Please copy out the part of the data that begins with the line containing "会社のビジョンや将来性に対する信頼がないと、" and ends with the line containing "は、将来的なリスクを感じることがあります。", including both of those lines.
..............................
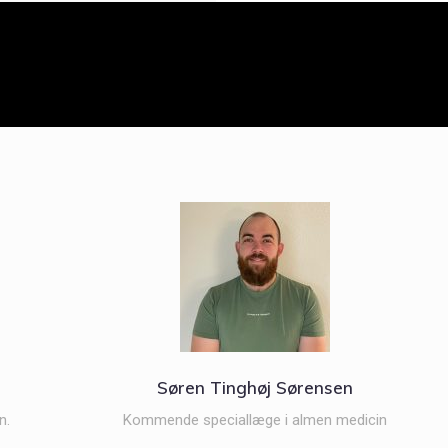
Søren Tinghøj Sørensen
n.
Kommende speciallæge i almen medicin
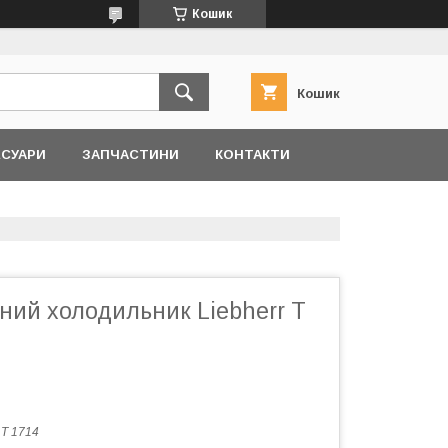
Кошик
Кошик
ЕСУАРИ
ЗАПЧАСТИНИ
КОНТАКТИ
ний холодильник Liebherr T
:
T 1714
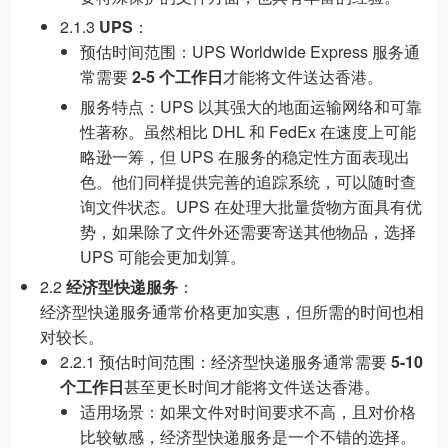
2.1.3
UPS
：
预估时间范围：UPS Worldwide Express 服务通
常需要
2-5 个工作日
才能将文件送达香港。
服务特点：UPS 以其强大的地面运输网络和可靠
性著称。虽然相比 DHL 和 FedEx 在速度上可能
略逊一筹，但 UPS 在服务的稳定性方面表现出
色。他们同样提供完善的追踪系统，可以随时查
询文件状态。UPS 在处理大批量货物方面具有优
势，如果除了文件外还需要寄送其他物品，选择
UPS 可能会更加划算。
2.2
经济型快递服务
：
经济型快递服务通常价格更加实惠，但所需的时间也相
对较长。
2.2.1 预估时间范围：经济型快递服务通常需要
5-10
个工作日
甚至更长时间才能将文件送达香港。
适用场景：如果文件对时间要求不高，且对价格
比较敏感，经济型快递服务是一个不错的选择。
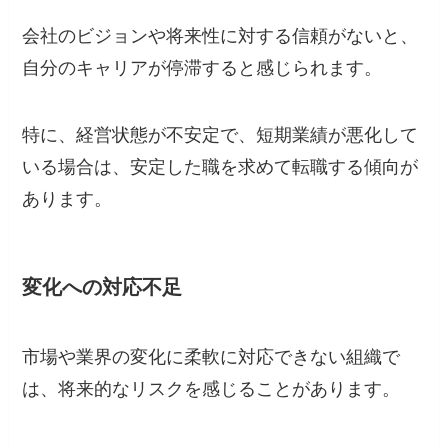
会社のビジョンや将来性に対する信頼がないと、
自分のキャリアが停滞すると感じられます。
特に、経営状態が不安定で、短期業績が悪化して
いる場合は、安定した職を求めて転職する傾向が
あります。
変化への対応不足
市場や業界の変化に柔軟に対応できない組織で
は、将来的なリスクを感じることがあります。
..............................
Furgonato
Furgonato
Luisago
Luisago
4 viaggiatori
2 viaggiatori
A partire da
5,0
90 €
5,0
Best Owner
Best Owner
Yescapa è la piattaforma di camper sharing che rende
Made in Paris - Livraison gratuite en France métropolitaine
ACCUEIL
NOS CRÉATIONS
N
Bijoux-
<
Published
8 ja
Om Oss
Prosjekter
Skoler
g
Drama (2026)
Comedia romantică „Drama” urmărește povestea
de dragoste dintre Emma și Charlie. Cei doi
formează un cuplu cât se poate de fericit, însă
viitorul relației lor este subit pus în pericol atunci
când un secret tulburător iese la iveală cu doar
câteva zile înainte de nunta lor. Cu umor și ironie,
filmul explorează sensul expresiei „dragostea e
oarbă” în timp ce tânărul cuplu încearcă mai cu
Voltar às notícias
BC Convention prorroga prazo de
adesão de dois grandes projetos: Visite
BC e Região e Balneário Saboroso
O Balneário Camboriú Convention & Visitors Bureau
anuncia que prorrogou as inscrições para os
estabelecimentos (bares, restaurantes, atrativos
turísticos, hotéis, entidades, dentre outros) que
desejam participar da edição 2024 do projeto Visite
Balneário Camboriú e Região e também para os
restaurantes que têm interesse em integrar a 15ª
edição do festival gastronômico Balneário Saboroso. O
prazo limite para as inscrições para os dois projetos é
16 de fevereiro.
..............................
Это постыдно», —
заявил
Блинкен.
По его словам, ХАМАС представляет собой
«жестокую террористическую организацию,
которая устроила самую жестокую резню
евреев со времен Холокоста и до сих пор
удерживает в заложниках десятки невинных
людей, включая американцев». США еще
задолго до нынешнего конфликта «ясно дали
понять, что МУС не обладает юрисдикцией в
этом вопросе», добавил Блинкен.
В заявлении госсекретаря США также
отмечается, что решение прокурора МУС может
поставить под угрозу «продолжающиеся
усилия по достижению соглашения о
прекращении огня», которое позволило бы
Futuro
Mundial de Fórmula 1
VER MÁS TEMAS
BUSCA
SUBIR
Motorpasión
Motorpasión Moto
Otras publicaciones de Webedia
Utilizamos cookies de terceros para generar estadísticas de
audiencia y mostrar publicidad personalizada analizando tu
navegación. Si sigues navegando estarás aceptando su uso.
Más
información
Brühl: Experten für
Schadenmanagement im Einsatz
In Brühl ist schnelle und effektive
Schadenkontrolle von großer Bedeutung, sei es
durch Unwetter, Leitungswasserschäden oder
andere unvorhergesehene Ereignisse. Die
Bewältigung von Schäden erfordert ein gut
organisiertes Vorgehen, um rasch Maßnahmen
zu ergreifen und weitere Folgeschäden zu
..............................
[Answer]
会社のビジョンや将来性に対する信頼がないと、
自分のキャリアが停滞すると感じられます。
特に、経営状態が不安定で、短期業績が悪化して
いる場合は、安定した職を求めて転職する傾向が
あります。
変化への対応不足
市場や業界の変化に柔軟に対応できない組織で
は、将来的なリスクを感じることがあります。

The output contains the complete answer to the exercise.